Il resto, tra la lentezza della giustizia, la stessa difficoltà per gli adempimenti fiscali, la fatica a recuperare crediti, prima dallo Stato (circa cento miliardi di euro) e poi dai privati, è nota da molti anni. In una situazione, che dura da parecchio tempo, così poco favorevole, per non dire ostile, a chi produce ricchezza, la recessione e la crisi hanno fatto da detonatore nel sistema italiano. Ora, dopo gli allarmi lanciati da studiosi come Ricolfi, da imprenditori come Squinzi, non arriva solo il ministro Fornero, ma lo documentano Uffici studi quello che sta accadendo.
Spiegano all’Ufficio Studi di Mediobanca, ad esempio, che fare impresa in Italia non è remunerativo perché il guadagno non è sufficiente a ripagare il costo del capitale, tanto è vero che nelle attività industriali vi è stata una distruzione di ricchezza pari a 1,4 punti.
Lo spiega l’indagine del 2012 “Dati cumulativi di 2032 imprese italiane”. I grandi gruppi visti nella loro dimensione italiana sono quelli che hanno sofferto di più, mentre è stata più contenuta la sofferenza delle medie e grandi imprese.

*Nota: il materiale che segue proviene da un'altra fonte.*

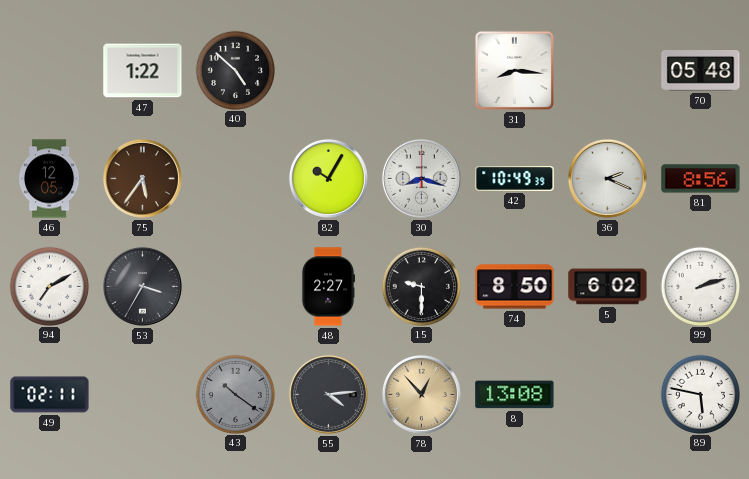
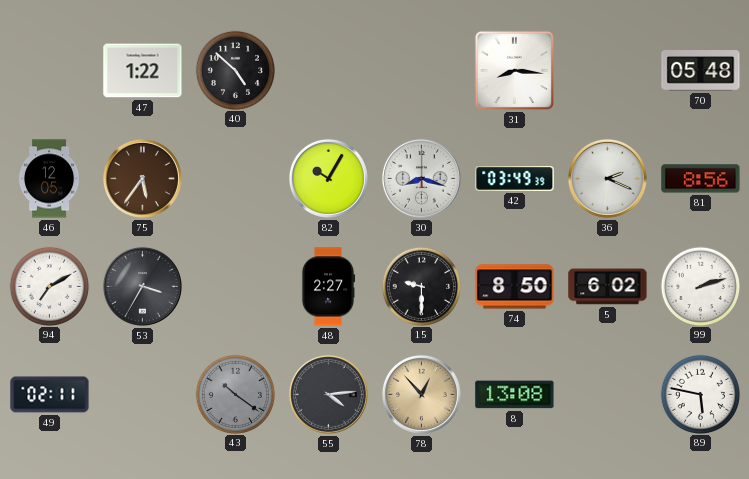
42: 10:49 -> 03:49
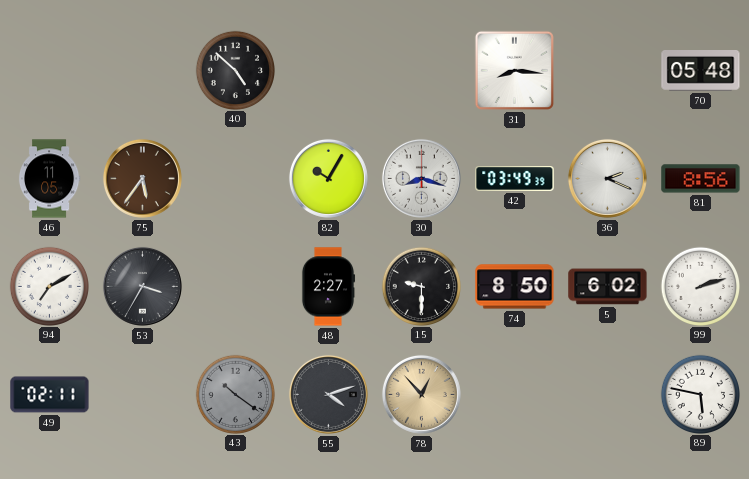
47: 1:22 -> none
46: 12:05 -> 11:05
55: 4:14 -> 4:12
8: 13:08 -> none
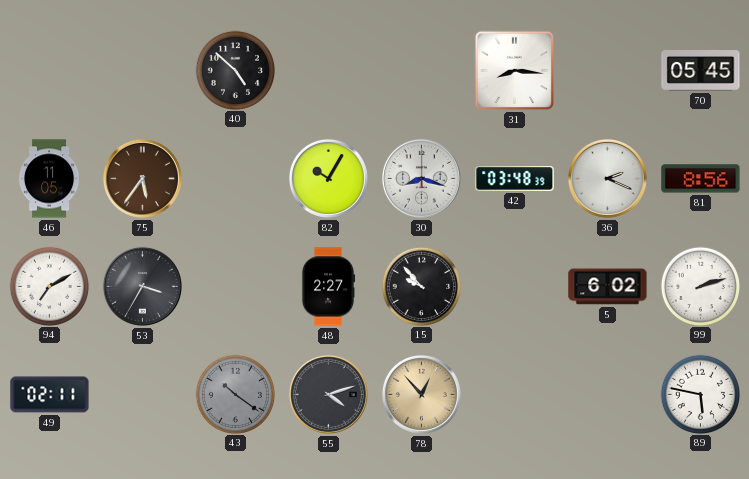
70: 05:48 -> 05:45
42: 03:49 -> 03:48
15: 9:30 -> 9:53
74: 8:50 -> none
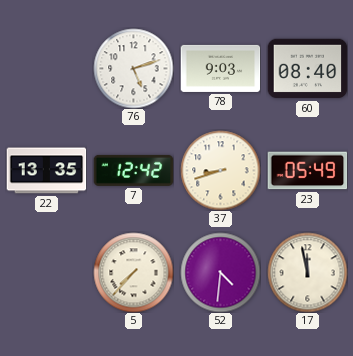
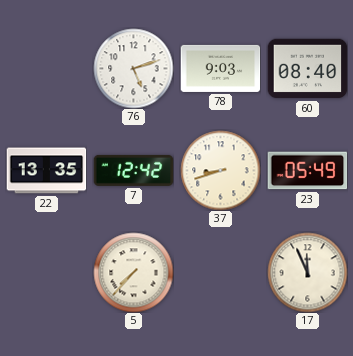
52: 4:31 -> none
17: 11:58 -> 11:56
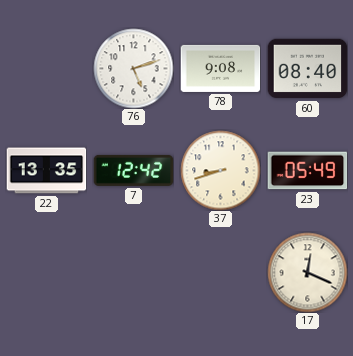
78: 9:03 -> 9:08
5: 7:37 -> none
17: 11:56 -> 12:19
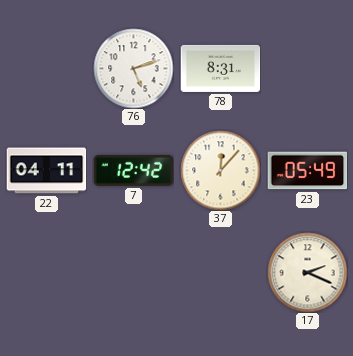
78: 9:08 -> 8:31
60: 08:40 -> none
22: 13:35 -> 04:11
37: 8:42 -> 12:07
17: 12:19 -> 2:19
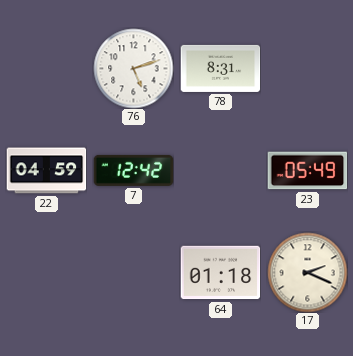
22: 04:11 -> 04:59
37: 12:07 -> none
64: none -> 01:18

La distruzione di valore ha risparmiato le sole imprese a controllo estero, grazie alla elevata redditività del capitale. Per fare un altro ritratto della situazione di difficoltà della situazione italiana, ci pensa poi Confcommercio. Su una classifica di 26 Paesi, l’Italia, per pagamenti irregolari e tangenti, precede solo la Slovacchia, il Messico e la Grecia. Ma non è solo questo che dice Confcommercio. Sempre sulla classifica di 26 paesi l’Italia risulta ultima per l’efficienza del sistema giudiziario. Ma l’Italia è in coda alla classifica soprattutto nel grado di complessità della burocrazia.
Si dice in termini perentori dagli osservatori internazionali che l’Italia soffre in maniera accentuata di eccessiva burocrazia. Si pensi solo a un dato: nell’adempimento degli obblighi fiscali in Italia occorre un numero di ore cinque volte superiore a quello del Lussemburgo. Com’è possibile in queste condizioni favorire le imprese e la cosiddetta crescita? Se ci si aspettava qualche cosa da un “governo di tecnici” e da una politica di respiro europeo, si poteva proprio pensare a un sostegno all’impresa, a una spinta liberale, a un arretramento dello stato burocratico e ossessivo nei confronti dell’ impresa. Invece, le strozzature burocratiche sono sempre le stesse e in più, per la crisi dei debiti, sovrani è arrivata pure una cascata di tasse. Realisticamente, in queste condizioni, come si può fare impresa in Italia?